Une fois cette routine bien rodée, mes nuits se sont améliorées tout naturellement. Encore interrompues par deux ou trois boires, j'en fais désormais la plus grande partie en solitaire. Mon record sans escale à ce jour: neuf heures. À 4h15 ce matin-là (car on m'avait couché un peu plus tôt que de coutume), les Parents étaient très fiers de moi, mais je ne me berce pas d'illusion: ils risquent de ne pas se contenter longtemps de ce record.

Dernièrement, j'ai eu ma première visite chez le médecin, dans le CLSC de mon quartier. Je dois dire qu'on m'y a bien traité, et vite: j'ai pas eu le temps d'ôter mon habit de ski-doo que c'était déjà mon tour (je pense que les bébés y ont un traitement préférentiel). Bilan de l'examen: rien à signaler, sinon que je figure au 97e percentile de la moyenne nationale question taille. Donc seulement 3% des bébés nationaux moyens me dépassent. Après les ratés de ma première semaine de vie, je me suis bien rattrapé! Ma courbe de croissance a effectué un redressement vertigineux, presque vertical, qui a fait écarquiller des yeux mon médecin. Il paraît que les bébés nourris au sein ont leur grosse bourrée de croissance dans les trois premiers mois. Selon le médecin, compte tenu des gènes dont je suis le digne héritier, je risque fort d'être toujours dans les plus grands de ma classe. Ça tombe bien puisque je serai aussi l'un des plus jeunes.

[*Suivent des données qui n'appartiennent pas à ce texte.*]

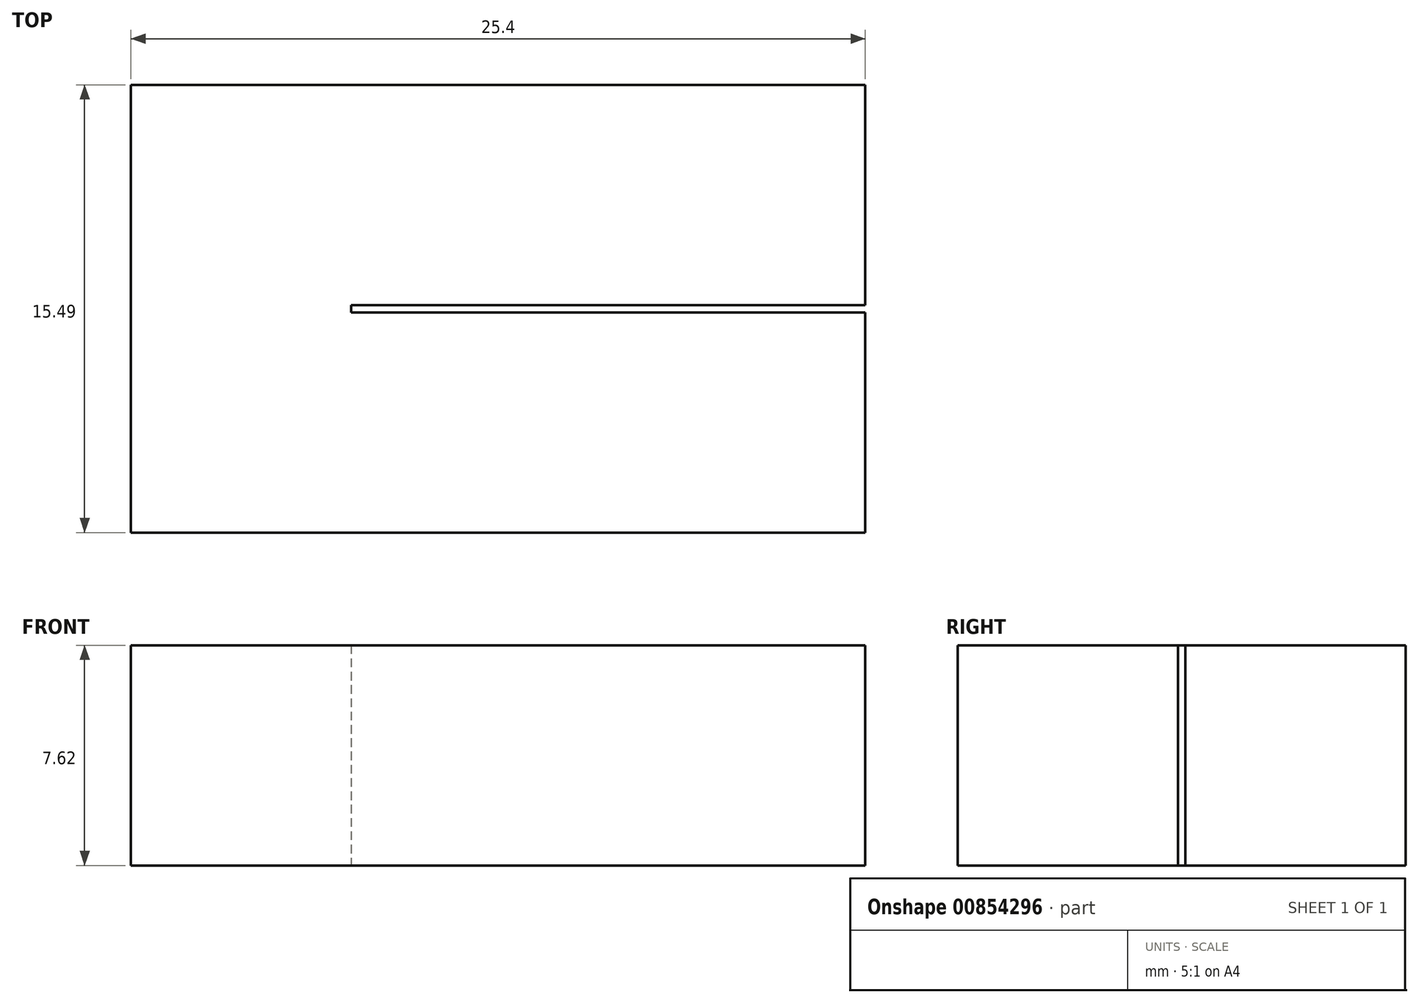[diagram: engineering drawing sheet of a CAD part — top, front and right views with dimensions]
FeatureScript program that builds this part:
annotation { "Feature Type Name" : "Feature", "Feature Type Description" : "" }
export const myFeature = defineFeature(function(context is Context, id is Id, definition is map)
    precondition{}
    {
        {
            var Q0;
            Q0=qCreatedBy(makeId("Top.planeOp"),FACE);
            var sketch = newSketch(context, id + "F0", { "sketchPlane" : qUnion([Q0])});
            skLineSegment(sketch, "E0", {"start": v(0, 0) * mm, "end": v(17.78, 0) * mm});
            skLineSegment(sketch, "E1", {"start": v(17.78, 0) * mm, "end": v(17.78, -7.62) * mm});
            skLineSegment(sketch, "E2", {"start": v(17.78, -7.62) * mm, "end": v(0, -7.62) * mm});
            skLineSegment(sketch, "E3", {"start": v(0, -7.62) * mm, "end": v(0, -7.87) * mm});
            skLineSegment(sketch, "E4", {"start": v(0, -7.87) * mm, "end": v(17.78, -7.87) * mm});
            skLineSegment(sketch, "E5", {"start": v(17.78, -7.87) * mm, "end": v(17.78, -15.5) * mm});
            skLineSegment(sketch, "E6", {"start": v(17.78, -15.5) * mm, "end": v(-7.62, -15.5) * mm});
            skLineSegment(sketch, "E7", {"start": v(-7.62, -15.5) * mm, "end": v(-7.62, 0) * mm});
            skLineSegment(sketch, "E8", {"start": v(-7.62, 0) * mm, "end": v(0, 0) * mm});
            skSolve(sketch);
        }
        {
            var Q0;
            Q0=makeQuery(id+"F0.imprint","IMPRINT",FACE,{"disambiguationData":[TD([[makeQuery(id+"F0.imprint","IMPRINT",EDGE,{"derivedFrom":sQuery(id+"F0.wireOp",EDGE,"E0")}),-1.0]])]});
            extrude(context, id + "F1", {"entities" : qUnion([Q0]), "depth" : 7.62 * mm, "offsetDistance" : 25.4 * mm});
        }
    });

Mon développement n'est pas que bêtement physique, évidemment. J'ai aussi plein de nouvelles aptitudes. Par exemple, je me suis mis un jour à me baver sur les poings, volontairement je veux dire; puis j'ai glissé vers le suçottement des doigts, avant de finir par le mâchouillement. J'ai d'ailleurs eu toute une période de mastication imaginaire. Je poursuis présentement une phase d'exploration des sons. J'ai beaucoup travaillé les aigus, et j'en ai gardé des exclamations de plaisir plus ou moins assourdissantes. J'ai aussi ajouté à mon vocabulaire les phonèmes «be», «aheu» et «bvvv» (le troisième, personne n'arrive à le reproduire). Quand je suis en forme, je peux tenir de grandes conversations avec le Père ou la Mère. Je peux également leur faire un sourire espiègle (vous pouvez le faire à la maison, c'est facile: il suffit de tourner légèrement la tête de côté mais sans quitter la personne des yeux). Je me cramponne de plus en plus à ce qui passe à ma portée: un bout de couverture, les bras d'une marionette, ou encore les pieds d'une super pomme éducative. J'ai même deux premiers jeux: «tiens, si c'est pas maman juste là dans le miroir» et «coucou! j'étais caché derrière la couverture».

Bon, c'est pas tout, ça, mais j'ai un avion à prendre. Je m'envole pour Gaspé (1h27 de transport à partir de Sainte-Foy, contre 14h en train!), où les Parents passeront Noël ensemble pour la première fois! En ces temps hypermodernes, j'aurai donc reçu mon baptême de l'air dès l'âge de trois mois et demi! Le seul baptême que je risque jamais de recevoir, d'ailleurs.

1 Comments:

At 22/12/05 19:47, Anonymous Anonyme a dit...

Victor,
J'aimerais savoir comment tu fais pour écrire de manière si géniale. On a l'impression de lire du Picasso, du Michel-Ange ou du Mozart. Mes yeux en sont émus à chaque fois. Je suis ta plus grande admiratrice. Ahhhhhhhhhh.... Je t'aiiiiiiiiiimmmmmmmmeeeeeeee Victor.